**DIRECTIONS FOR THIS TASK**
An exact, complete copy of the entries is needed, with the pictures left out.

■ ■ ■ ■

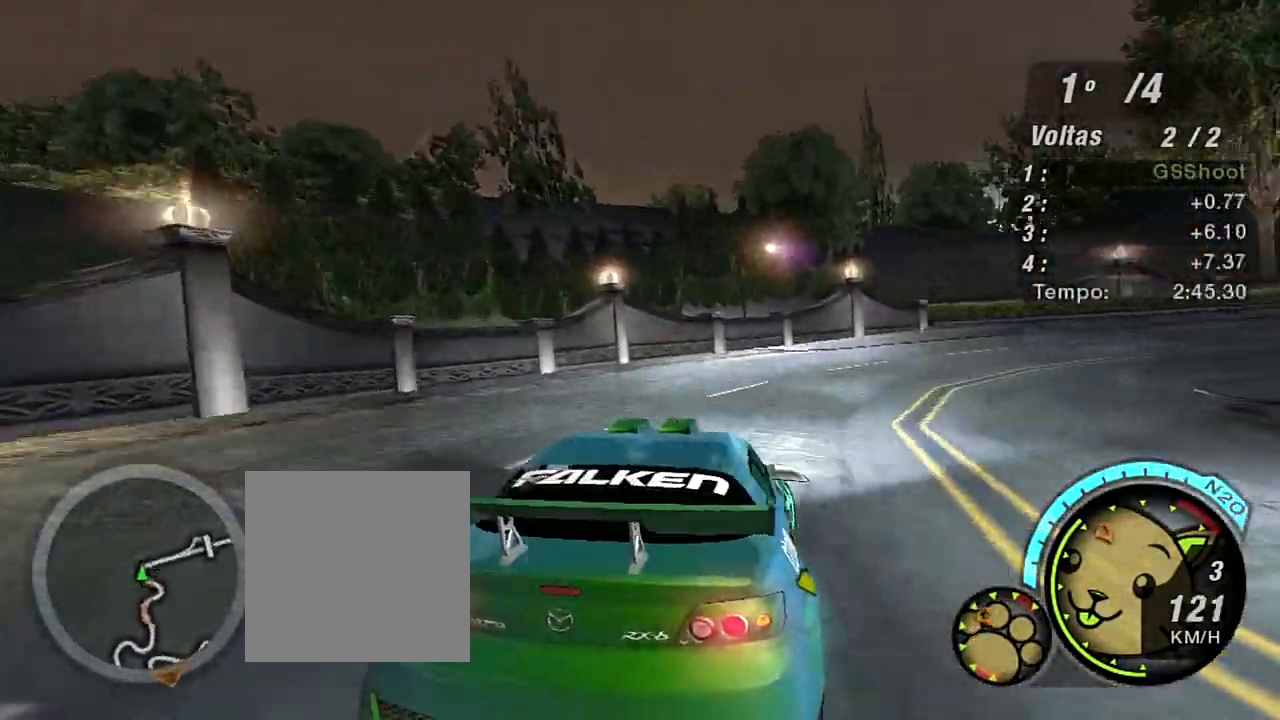
{"buttons": ["R2"], "left_stick": "right", "right_stick": "center", "events": []}
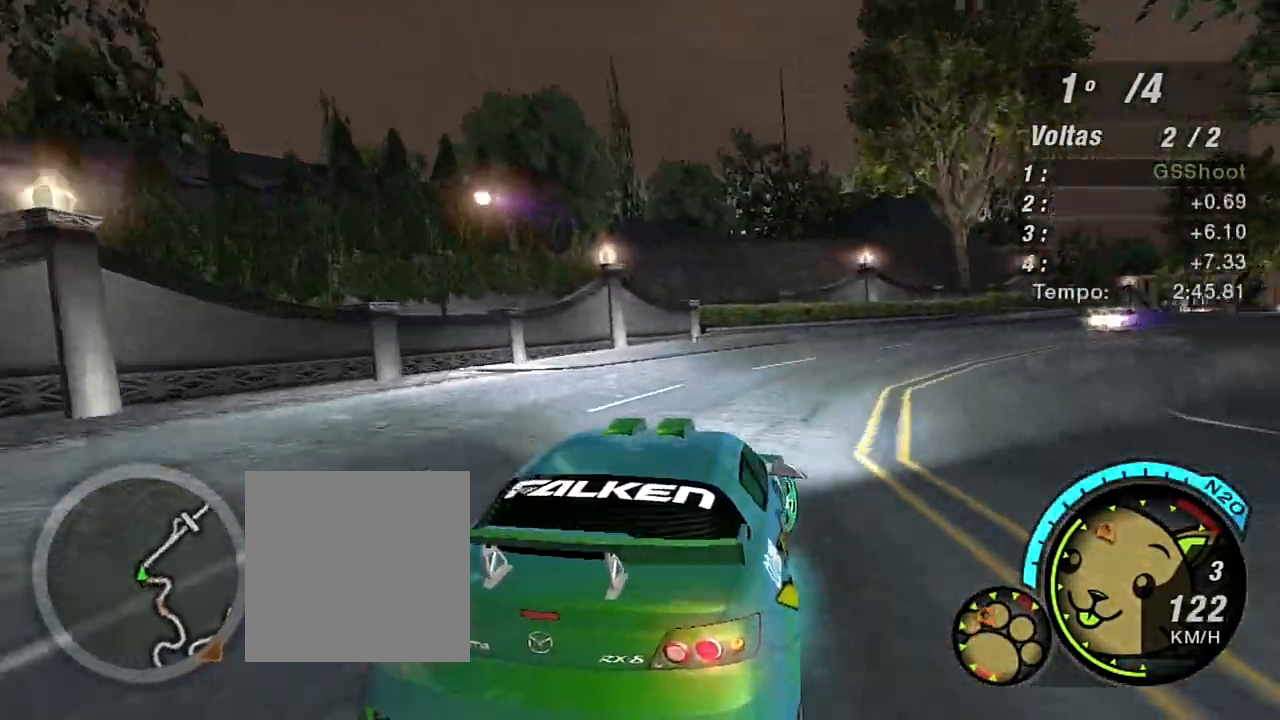
{"buttons": ["R2"], "left_stick": "right", "right_stick": "center", "events": [[300, "left_stick", "left"], [501, "left_stick", "right"]]}
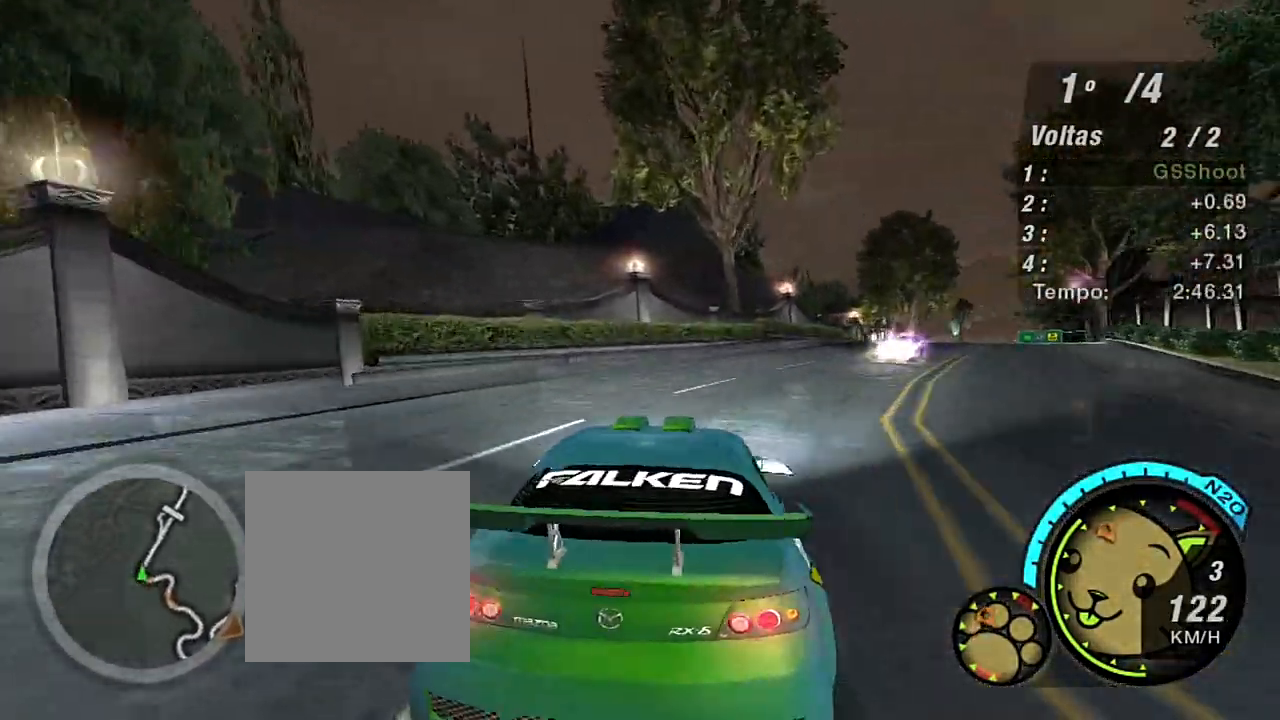
{"buttons": ["R2"], "left_stick": "right", "right_stick": "center", "events": [[200, "left_stick", "up-right"], [400, "left_stick", "center"], [500, "left_stick", "right"]]}
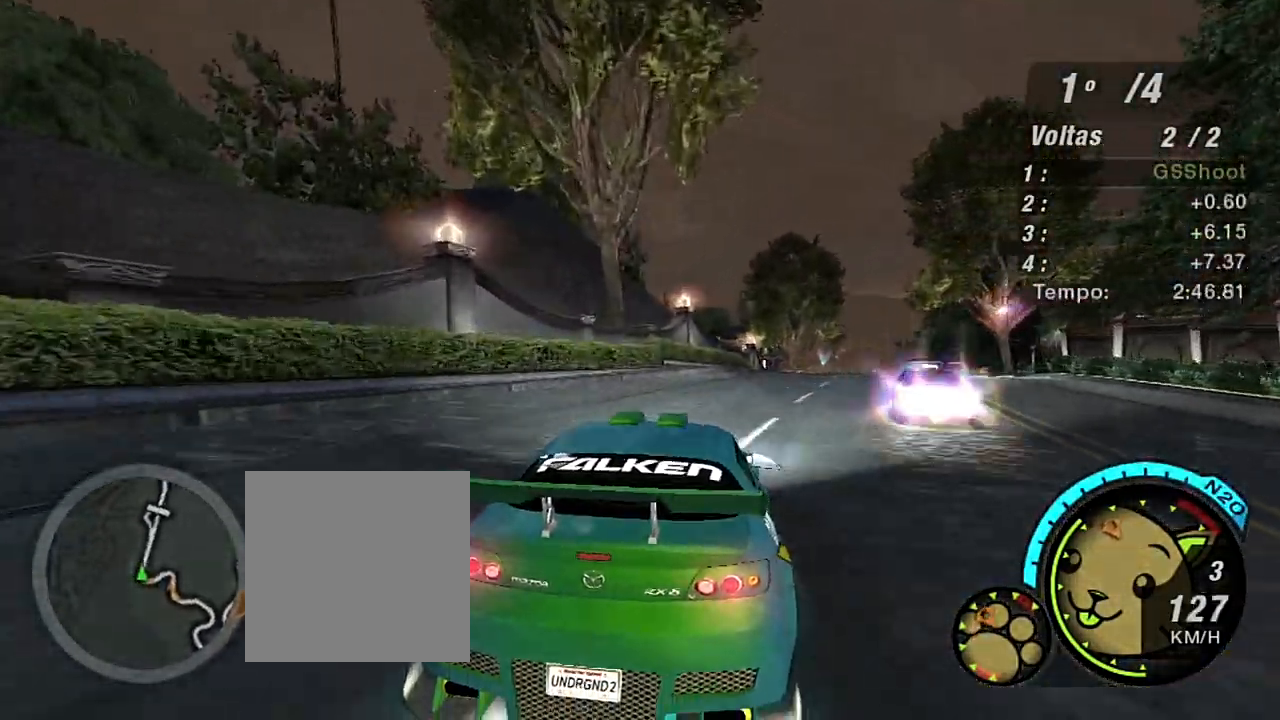
{"buttons": ["R2"], "left_stick": "up-right", "right_stick": "center", "events": [[267, "left_stick", "up-right"]]}
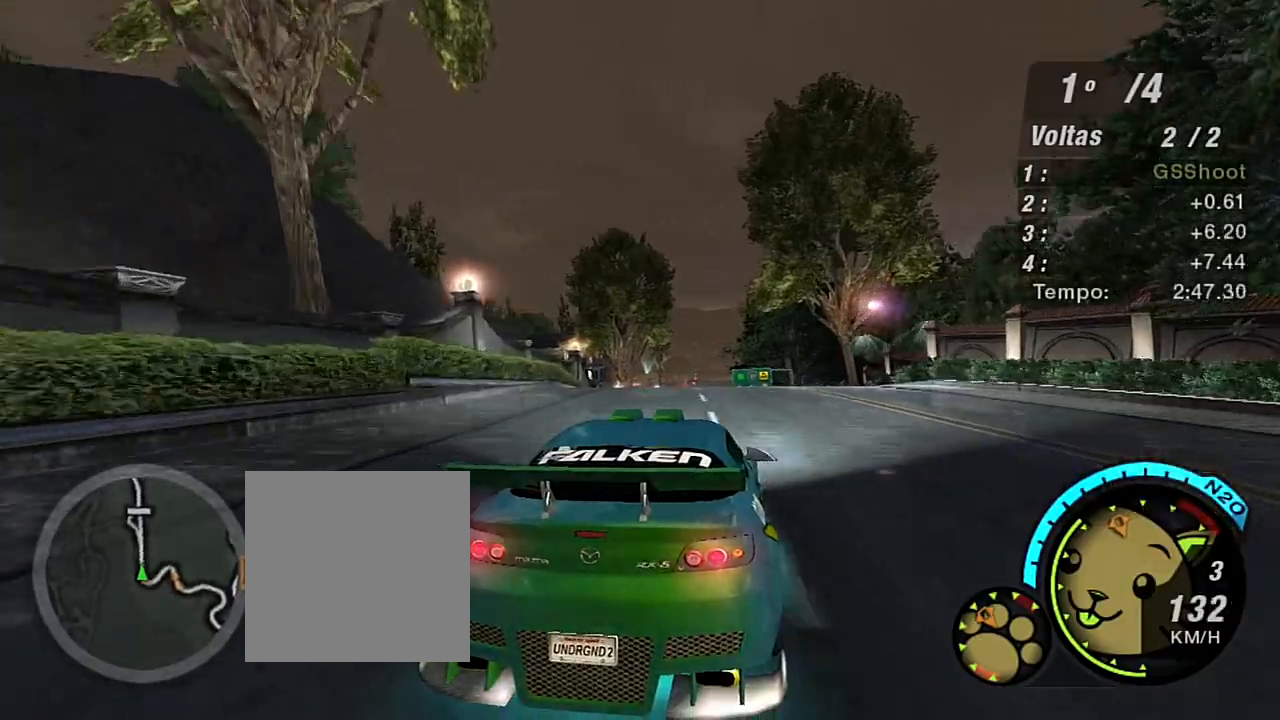
{"buttons": ["R2"], "left_stick": "up-left", "right_stick": "center", "events": [[66, "left_stick", "up"], [200, "left_stick", "center"], [300, "R1", "down"], [467, "R1", "up"], [467, "left_stick", "up-left"]]}
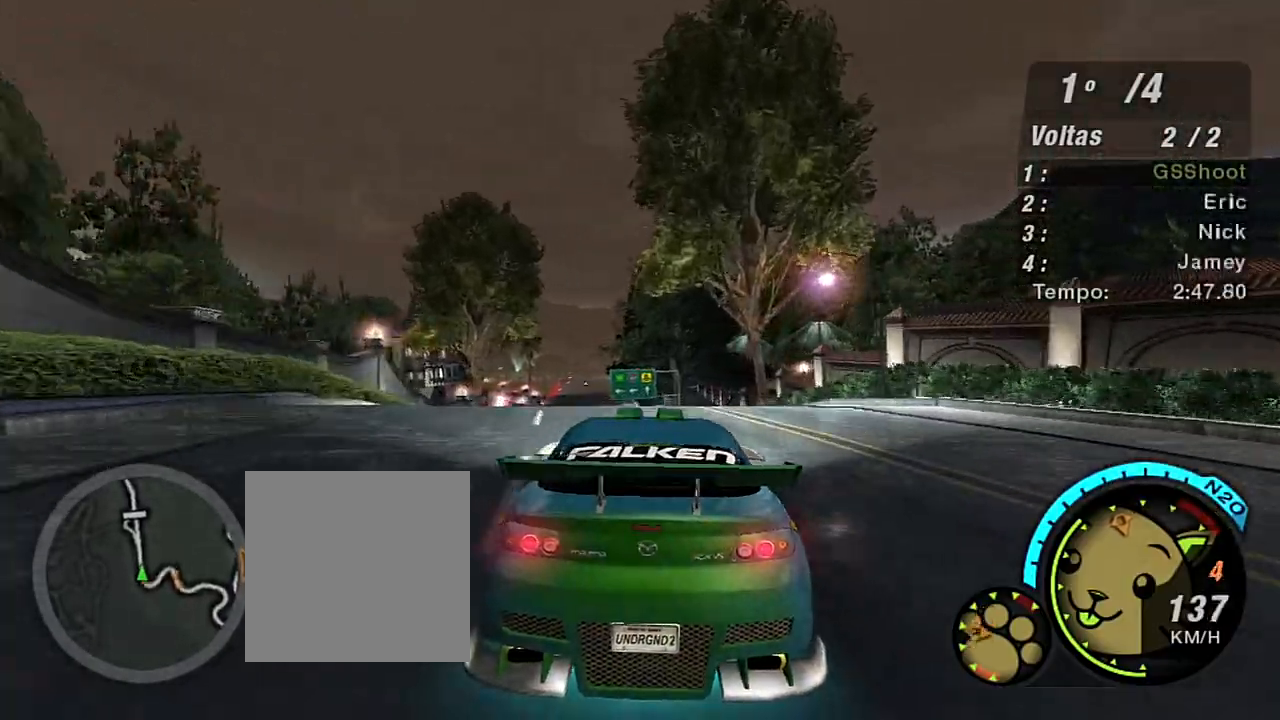
{"buttons": ["R2", "R3"], "left_stick": "center", "right_stick": "center", "events": [[67, "left_stick", "center"], [434, "R3", "down"]]}
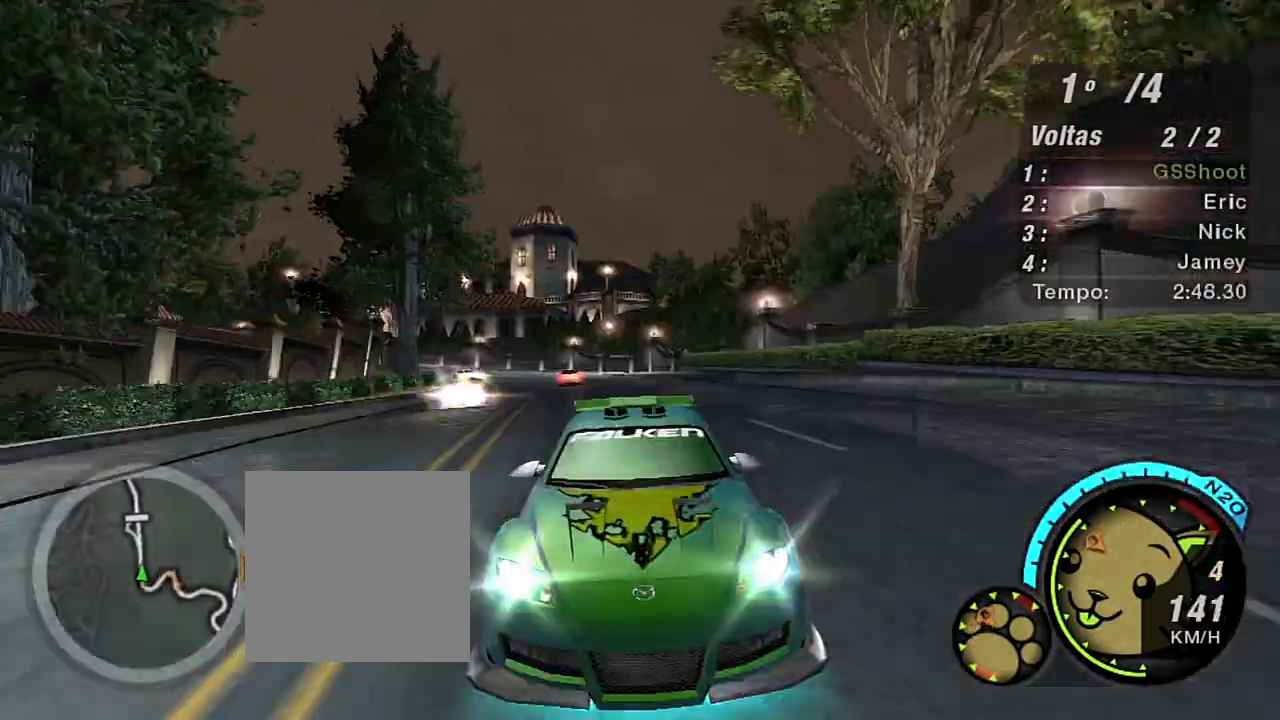
{"buttons": ["R2"], "left_stick": "center", "right_stick": "center", "events": [[500, "R3", "up"]]}
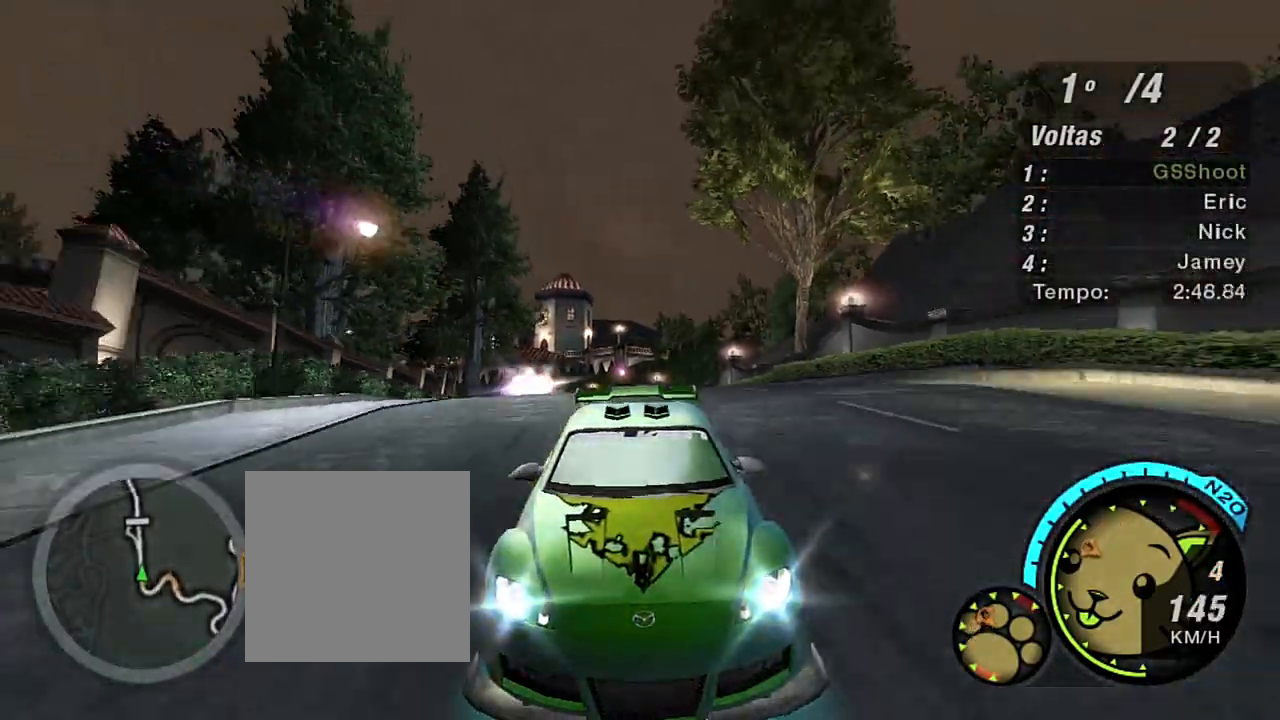
{"buttons": ["X", "R2"], "left_stick": "center", "right_stick": "center", "events": [[33, "left_stick", "left"], [200, "left_stick", "center"], [367, "X", "down"]]}
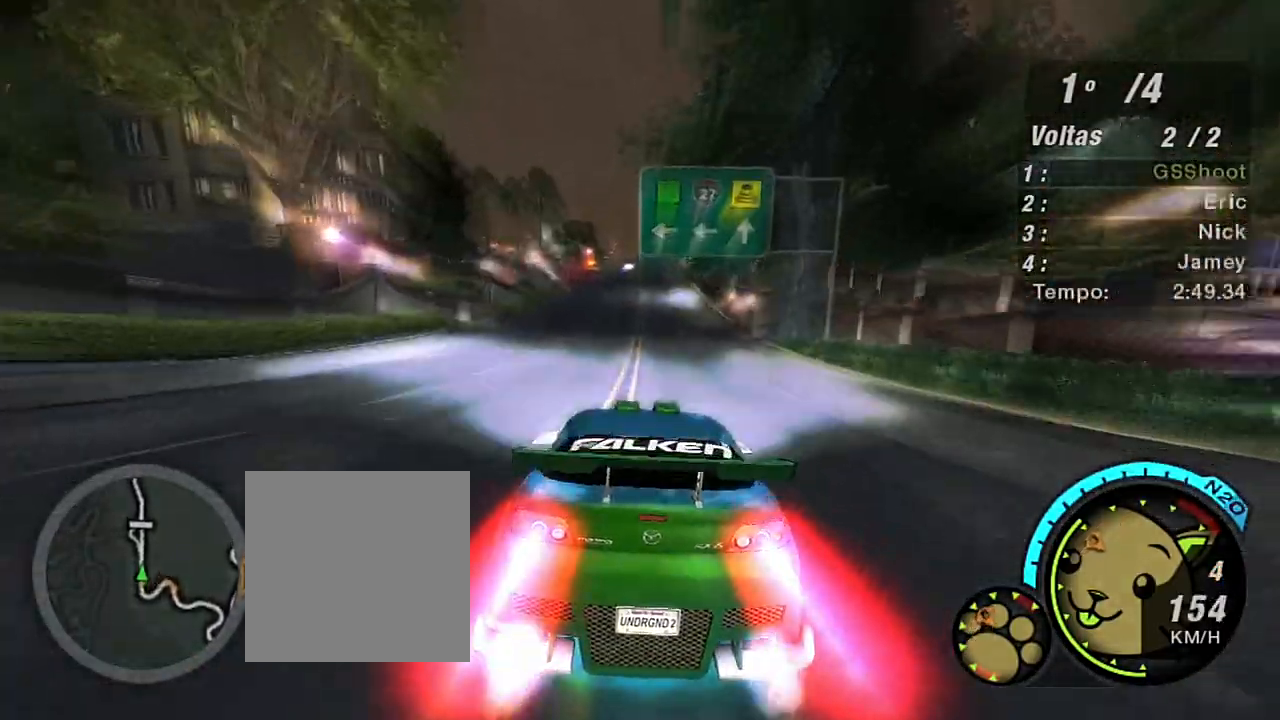
{"buttons": ["X", "R2"], "left_stick": "up-right", "right_stick": "center", "events": [[33, "left_stick", "up-right"], [133, "left_stick", "center"], [467, "left_stick", "up-right"]]}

■ ■ ■ ■

**SOLVED PROBLEM**
{"buttons": ["R2"], "left_stick": "right", "right_stick": "center", "events": []}
{"buttons": ["R2"], "left_stick": "right", "right_stick": "center", "events": [[300, "left_stick", "left"], [501, "left_stick", "right"]]}
{"buttons": ["R2"], "left_stick": "right", "right_stick": "center", "events": [[200, "left_stick", "up-right"], [400, "left_stick", "center"], [500, "left_stick", "right"]]}
{"buttons": ["R2"], "left_stick": "up-right", "right_stick": "center", "events": [[267, "left_stick", "up-right"]]}
{"buttons": ["R2"], "left_stick": "up-left", "right_stick": "center", "events": [[66, "left_stick", "up"], [200, "left_stick", "center"], [300, "R1", "down"], [467, "R1", "up"], [467, "left_stick", "up-left"]]}
{"buttons": ["R2", "R3"], "left_stick": "center", "right_stick": "center", "events": [[67, "left_stick", "center"], [434, "R3", "down"]]}
{"buttons": ["R2"], "left_stick": "center", "right_stick": "center", "events": [[500, "R3", "up"]]}
{"buttons": ["X", "R2"], "left_stick": "center", "right_stick": "center", "events": [[33, "left_stick", "left"], [200, "left_stick", "center"], [367, "X", "down"]]}
{"buttons": ["X", "R2"], "left_stick": "up-right", "right_stick": "center", "events": [[33, "left_stick", "up-right"], [133, "left_stick", "center"], [467, "left_stick", "up-right"]]}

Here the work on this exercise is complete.